Current state: Under Discussion
Discussion thread: here[TODO]
JIRA: here
Please keep the discussion on the mailing list rather than commenting on the wiki (wiki discussions get unwieldy fast).
Each partition in broker maintains a list of the 5 most recent appended batches as producer state for each producerId (a.k.a PID). If a producer fails to receive a successful response and retries the produce request, broker can still return the offset of the successful append from the maintained cache via `RecordMetadata`. The maintained cache per producerId per partition in broker instance consumes lots of memory which causes OOM in production and it is not necessary to always provide client the offset of already appended batch in response. Therefore, this KIP proposes to only maintain one latest appended batch write so that both memory usage for producer state and the complexity to manage it are reduced on the broker side.

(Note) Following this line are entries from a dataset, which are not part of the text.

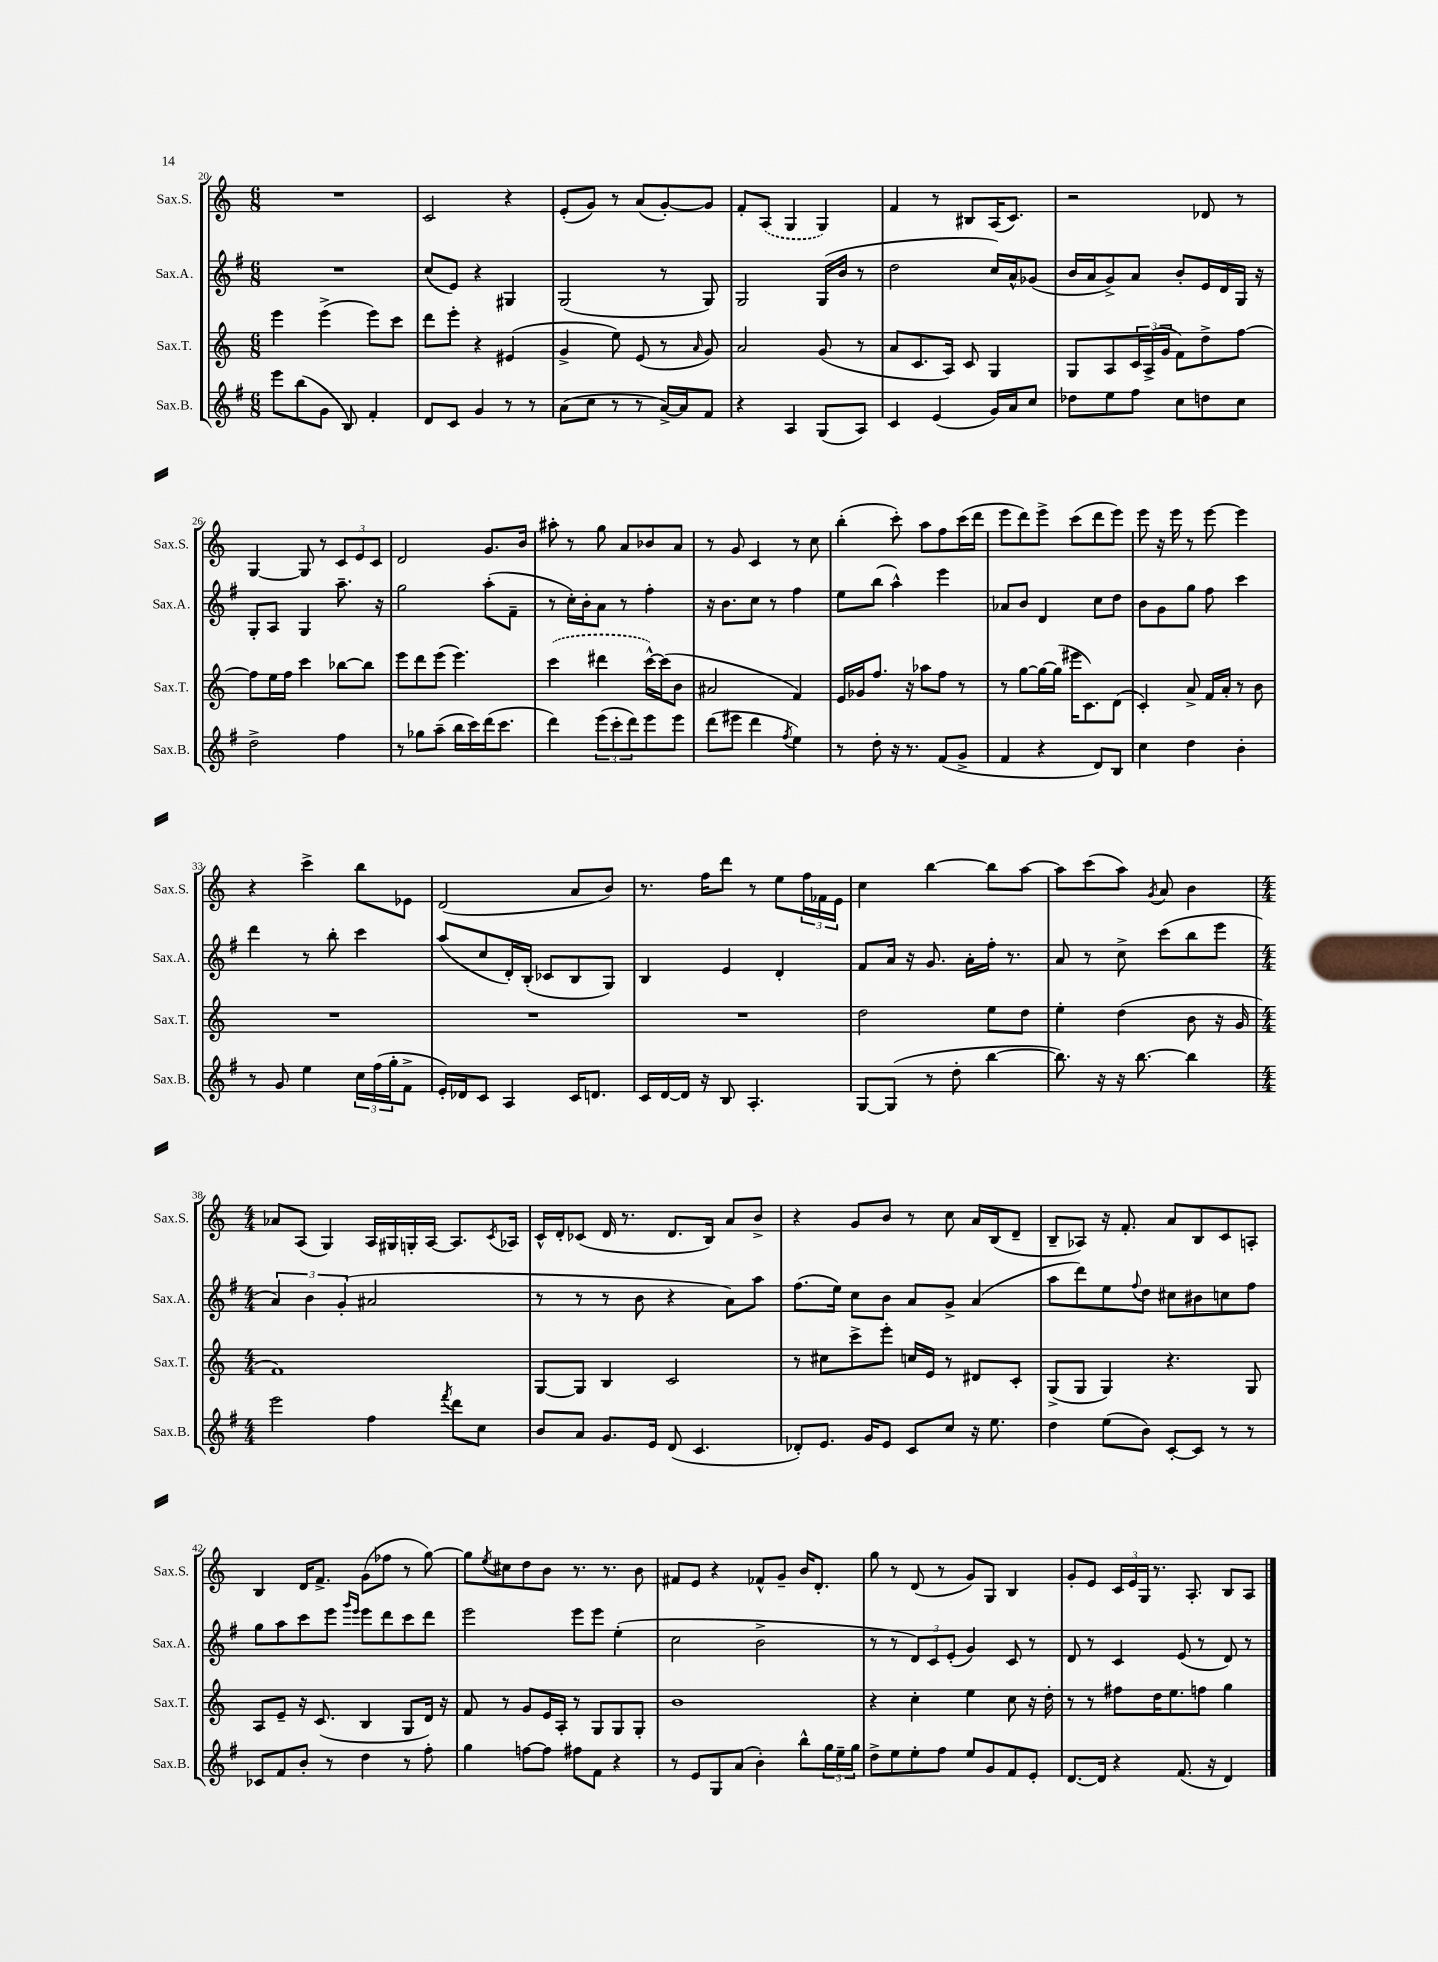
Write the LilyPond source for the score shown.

<<
\new StaffGroup <<
\new Staff = "s0" \with { instrumentName = "Sax.S." shortInstrumentName = "Sax.S." } {
    \clef treble \key c \major \numericTimeSignature \time 6/8
    R2. |
    c'2 r4 |
    e'8-.( g'8) r8 a'8( g'8~-.) g'8 |
    f'8-. \once \slurDashed a8( g4 g4) |
    f'4 r8 bis8 a16( c'8.) |
    r2 des'8 r8 |
    g4~ g8 r8 \tuplet 3/2 { c'8 e'8 c'8 } |
    d'2 g'8. b'16 |
    ais''8-. r8 g''8 a'8 bes'8 a'8 |
    r8 g'8 c'4 r8 c''8 |
    b''4-.( c'''8-.) a''8 f''8 c'''16( d'''16 |
    e'''8 d'''8) e'''8-> c'''8( d'''8 e'''8) |
    e'''8 r16 e'''16 r8 e'''8~ e'''4 |
    r4 c'''4-> b''8 ees'8 |
    d'2( a'8 b'8) |
    r8. f''16 d'''8 r8 e''8 \tuplet 3/2 { f''16 fes'16 e'16 } |
    c''4 b''4~ b''8 a''8~ |
    a''8 c'''8( a''8) \acciaccatura { g'8 } a'8 b'4 |
    \numericTimeSignature \time 4/4 aes'8 a8( g4) a16 gis16 g16-. a16~ a8. \acciaccatura { c'8 } aes16 |
    c'16-^ d'16-. ces'8( d'16 r8. d'8. b16) a'8 b'8-> |
    r4 g'8 b'8 r8 c''8 a'16 b16( d'8-- |
    b8-- aes8) r16 f'8.-. a'8 b8 c'8 a8-. |
    b4 d'16 f'8.-> g'8( fes''8 r8 g''8~) |
    g''8 \acciaccatura { e''8 } cis''8 d''8 b'8 r8. r8. b'8 |
    fis'8 e'8 r4 fes'8-^ g'8-- b'16 d'8.-. |
    g''8 r8 d'8( r8 g'8) g8 b4 |
    g'8-. e'8 \tuplet 3/2 { c'16 e'16 g16 } r8. a8.-. b8 a8 \bar "|." |
}
\new Staff = "s1" \with { instrumentName = "Sax.A." shortInstrumentName = "Sax.A." } {
    \clef treble \key g \major \numericTimeSignature \time 6/8
    R2. |
    c''8( e'8) r4 gis4 |
    g2( r8 g8) |
    g2 g16( b'16 r8 |
    d''2 c''16) a'16-^ ges'8( |
    b'16 a'16 g'8->) a'8 b'8-. e'16 d'16 g16 r16 |
    g8-. a8 g4 a''8.-- r16 |
    g''2 a''8-.( fis'8-- |
    r8 c''16-.) b'16-. a'8 r8 fis''4-. |
    r16 b'8. c''8 r8 fis''4 |
    e''8 b''8( a''4-^) e'''4 |
    aes'8 b'8 d'4 c''8 d''8 |
    b'8 g'8 g''8 fis''8 c'''4 |
    d'''4 r8 b''8-. c'''4 |
    a''8( c''8 d'16-.) b16-.( ces'8 b8 g8) |
    b4 e'4 d'4-. |
    fis'8 a'16 r16 g'8. a'16-. fis''16-. r8. |
    a'8 r8 c''8-> c'''8( b''8 e'''8 |
    \numericTimeSignature \time 4/4 \tuplet 3/2 { a'4) b'4 g'4-.( } ais'2 |
    r8 r8 r8 b'8 r4 a'8) a''8 |
    fis''8.( e''16) c''8 b'8 a'8 g'8-> a'4( |
    a''8 d'''8) e''8 \appoggiatura { fis''8 } d''8 cis''8 bis'8 c''8 fis''8 |
    g''8 a''8 c'''8 e'''8 \grace { g'''16 e'''16 } e'''8 d'''8 c'''8 d'''8 |
    e'''2 e'''8 e'''8 e''4-.( |
    c''2 b'2-> |
    r8 r8 \tuplet 3/2 { d'8) c'8 e'8-.( } g'4) c'8 r8 |
    d'8 r8 c'4 e'8( r8 d'8) r8 \bar "|." |
}
\new Staff = "s2" \with { instrumentName = "Sax.T." shortInstrumentName = "Sax.T." } {
    \clef treble \key c \major \numericTimeSignature \time 6/8
    e'''4 e'''4->( e'''8) c'''8 |
    d'''8 e'''8-. r4 eis'4( |
    g'4-> e''8) e'8( r8 \grace { a'16 } g'8) |
    a'2 g'8( r8 |
    a'8 c'8. a16) c'8 g4 |
    g8 a8 \tuplet 3/2 { c'16 a16->( g'16 } f'8) d''8-> f''8~ |
    f''8 e''16 f''16 c'''4 bes''8~ bes''8 |
    e'''8 d'''8 e'''8( e'''4.) |
    \once \slurDashed c'''4( dis'''4 c'''16~-^) c'''16( b'8 |
    ais'2 f'4) |
    e'16 ges'16 f''8. r16 aes''8 f''8 r8 |
    r8 g''8~ g''16~ g''16( eis'''16 c'8.) d'8( |
    c'4-.) a'8-> f'16 a'16-. r8 b'8 |
    R2. |
    R2. |
    R2. |
    d''2 e''8 d''8 |
    e''4-. d''4( b'8 r16 g'16 |
    \numericTimeSignature \time 4/4 f'1) |
    g8~ g8 b4 c'2 |
    r8 cis''8 c'''8-> e'''8-. c''16 e'16 r8 dis'8 c'8-. |
    g8->( g8 g4) r4. g8 |
    a8 e'8-- r16 c'8.( b4 g8 d'16) r16 |
    f'8 r8 g'8 e'16 a16-. r8 g8 g8 g8-. |
    b'1 |
    r4 c''4-. e''4 c''8 r16 d''16-. |
    r8 r8 fis''8 d''16 e''8. f''8 g''4 \bar "|." |
}
\new Staff = "s3" \with { instrumentName = "Sax.B." shortInstrumentName = "Sax.B." } {
    \clef treble \key g \major \numericTimeSignature \time 6/8
    e'''8 b''8( g'8 b8) fis'4-. |
    d'8 c'8 g'4 r8 r8 |
    a'8( c''8 r8 r8 a'16~->) a'16 fis'8 |
    r4 a4 g8( a8) |
    c'4 e'4( g'16) a'16 c''8 |
    des''8 e''8 fis''8 c''8 d''8 c''8 |
    d''2-> fis''4 |
    r8 ges''8 a''8--( b''16 c'''16) d'''16( c'''8. |
    d'''4) \tuplet 3/2 { e'''8( c'''8-. d'''8) } e'''8 e'''8 |
    d'''8( eis'''8 d'''4 \acciaccatura { fis''8 } e''4) |
    r8 d''8-. r16 r8. fis'8( g'8-> |
    fis'4 r4 d'8) b8 |
    c''4 d''4 b'4-. |
    r8 g'8 e''4 \tuplet 3/2 { c''16 fis''16( g''16-. } fis'8-> |
    e'16-.) des'16 c'8 a4 c'16 d'8. |
    c'16 d'16~ d'16 r16 b8 a4.-. |
    g8~ g8( r8 d''8-. b''4~ |
    b''8.) r16 r16 b''8.~ b''4 |
    \numericTimeSignature \time 4/4 e'''2 fis''4 \acciaccatura { fis'''8 } d'''8 c''8 |
    b'8 a'8 g'8. e'16 d'8( c'4. |
    des'8-.) e'8. g'16 e'8 c'8 c''8 r16 e''8. |
    d''4 e''8( b'8) c'8~-. c'8 r8 r8 |
    ces'8 fis'8 b'8-. r8 d''4 r8 fis''8-. |
    g''4 f''8~ f''8 fis''8 fis'8 r4 |
    r8 e'8 g8 a'8( b'4-.) b''8-^ \tuplet 3/2 { g''16 e''16-- g''16 } |
    d''8-> e''8 e''8-. fis''8 e''8 g'8 fis'8 e'8-. |
    d'8.~ d'16 r4 fis'8.( r16 d'4) \bar "|." |
}
>>
>>
\layout { \context { \Score currentBarNumber = #20 } }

Existing producer configuration max.in.flight.requests.per.connection with default value of 5 will be obsolete eventually. We will define a duplicate sequence range threshold in broker side as max.in.flight.sequence.number.per.connection. Broker will treat all sequence number smaller than (accounting overflow) "latest appended sequence" but within max.in.flight.sequence.number.per.connection as already appended and duplicate from producer request. All sequence number outside of this range will be treated as future sequence number which haven't been appended or allocated from producer request. We will define this configuration default value large enough so that producer won't be able to have more than this amount of inflight sequence numbers.
Producer needs keep a same value of max.in.flight.sequence.number.per.connection decided by broker. When producer starts up, it sends API request to broker. Broker will piggyback the value of max.in.flight.sequence.number.per.connection on API response to producer.

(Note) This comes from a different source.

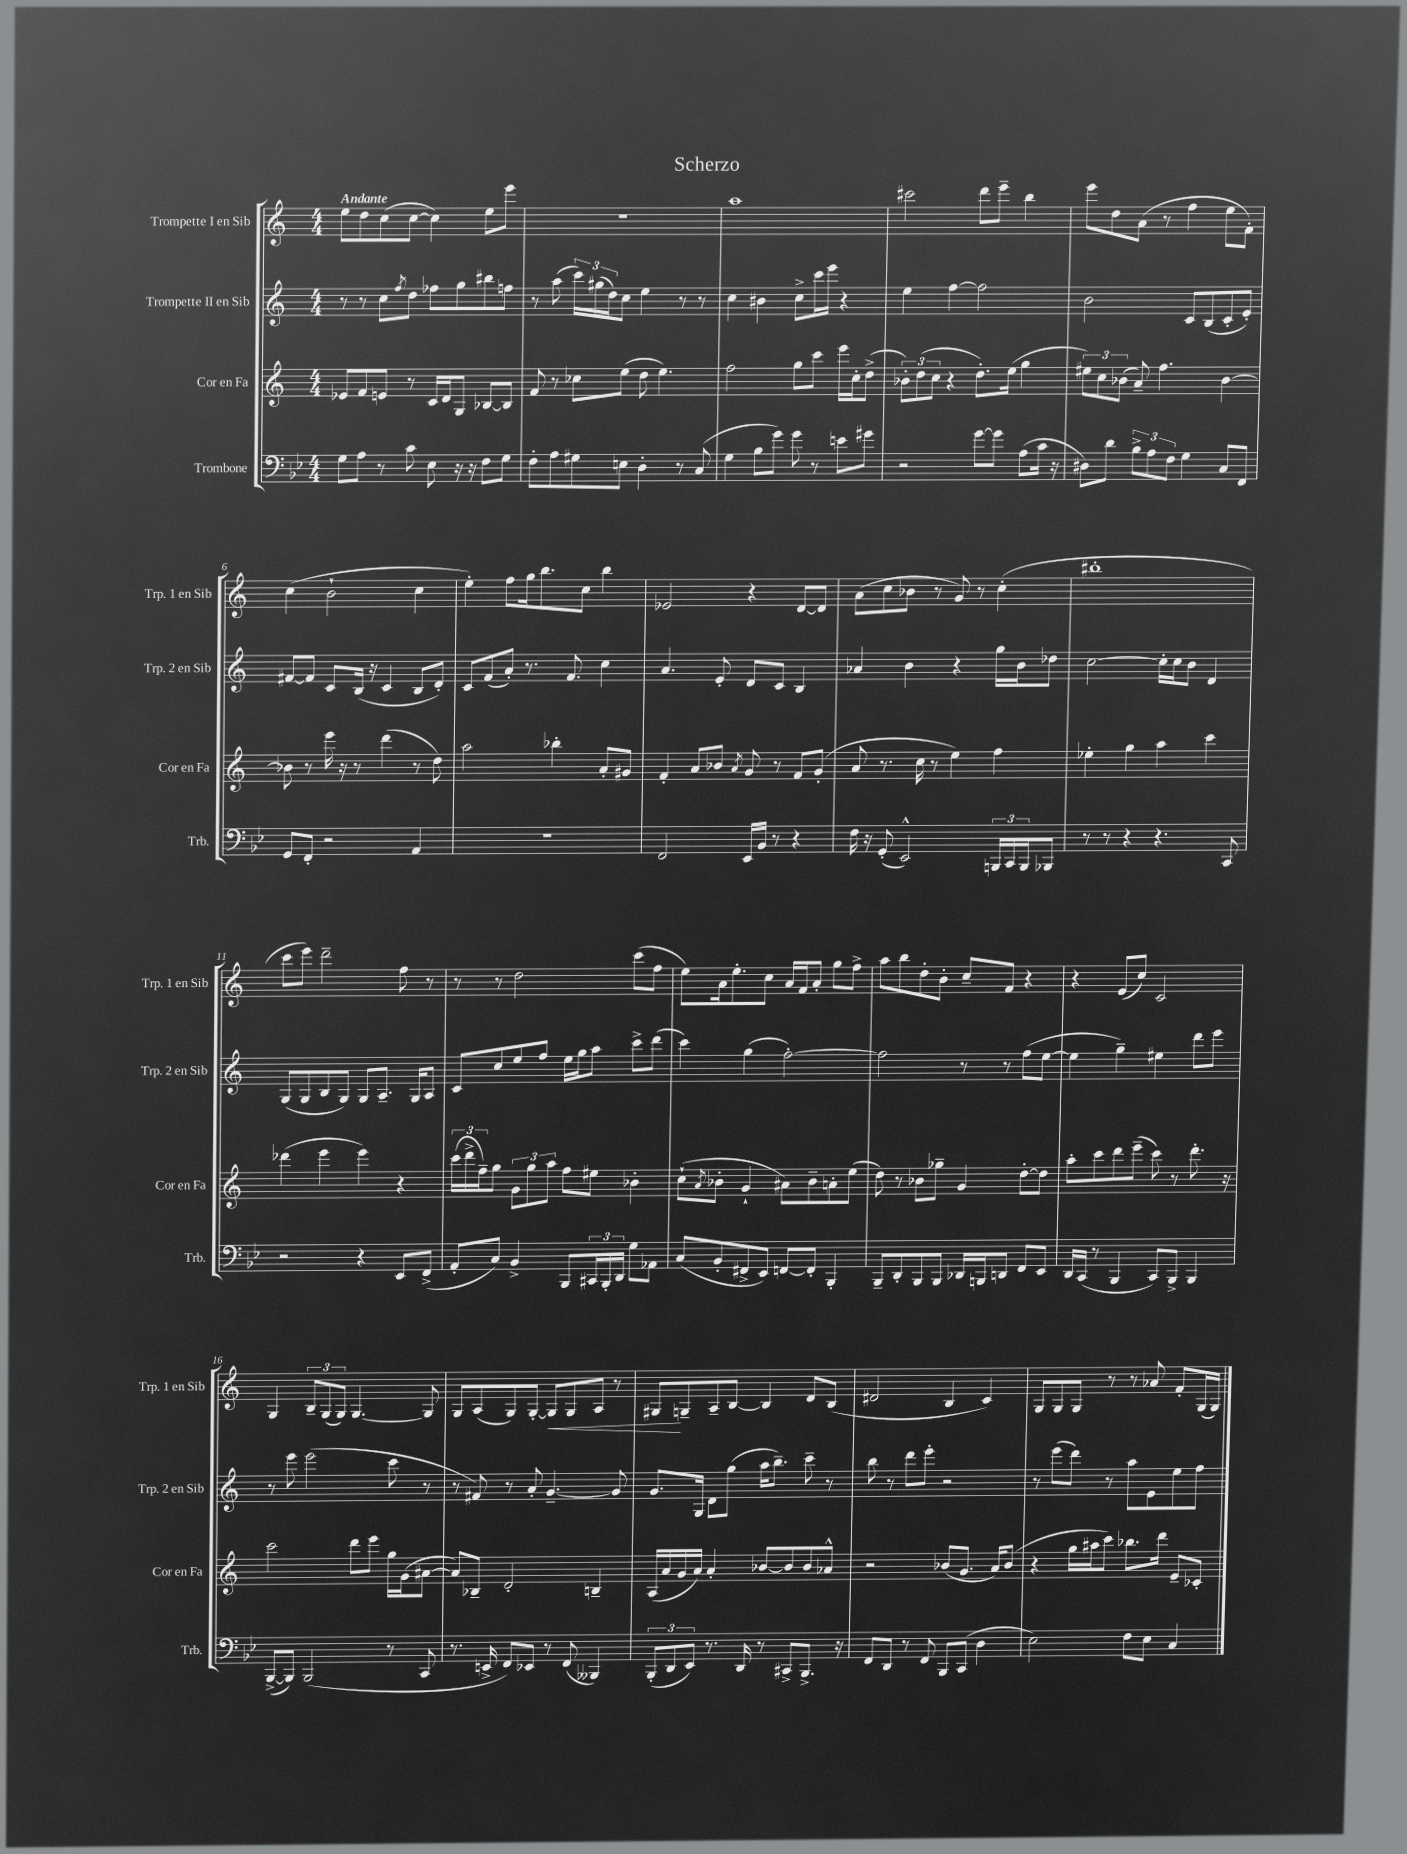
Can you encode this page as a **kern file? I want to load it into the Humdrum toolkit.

The broker will only maintain the latest appended batch's sequence/offset for each producerId instead of 5 recent appended batches. The broker will only accept incoming batch request in sequence order so that it can guarantee any sequence number equal or less than the latest sequence will be durable.
When the sequence number reaches Int.MaxValue, client can wraparound starting from 0 again.
On broker side,
On Producer side,
When clients receive DUPLICATE_SEQUENCE_NUMBER, it will discard it and move on as before.
When clients receive OUT_OF_ORDER_SEQUENCE, it will handle as before - retry the send request.
When producer and broker agree on the max.in.flight.sequence.number.per.connection value and producer throttles write accordingly, broker can make sure within the red range below "latest appended sequence number" are duplicate and within the green range above "latest appended sequence number" are future sequences not appended yet. We also need to make sure the red range and green range don't overlap each other, so the maximum value for max.in.flight.sequence.number.per.connection cannot exceed 2^30. On the other hand, the threshold of max.in.flight.sequence.number.per.connection should never throttle the customer workload at all in real world. Based on different factors like max payload size, max socket buffer size, compaction rate and etc. we come up with a default value of 10 million as max possible sequence number inflight that should not hit in extreme cases.
With this proposal, restriction on max.in.flight.requests.per.connection can be removed and we don't depend on number of inflight request batches to throttle write. Broker won't provide offset along with a DUPLICATE_SEQUENCE_NUMBER error response except for duplicate with latest appended batch. This feature needs document that the user won't expect the offset is always reported in `RecordMetadata` response. We will obsolete max.in.flight.requests.per.connection and introduce new configuration max.in.flight.sequence.number.per.connection in both broker & producer to control the inflight writes.
Mechanism may be needed to tell whether a broker supports the new duplicate detection logic, like bumping the Produce API version so that a client can tell whether the broker it talks to is an old version (a.k.a. limit to 5 inflight sequence number) or new version (has max.in.flight.sequence.number.per.connection to set back in producer) upon communication.
We will also deliver/migrate this feature in phases:
There is no rejected alternatives. However, we thought about bumping producer epoch to solve the sequence ID wraparound issue so that we don't need to take an arbitrary large enough threshold number like 10 million. There are couple of concerns with this approach:
Based on above concerns, we decided to start with the default wraparound solution.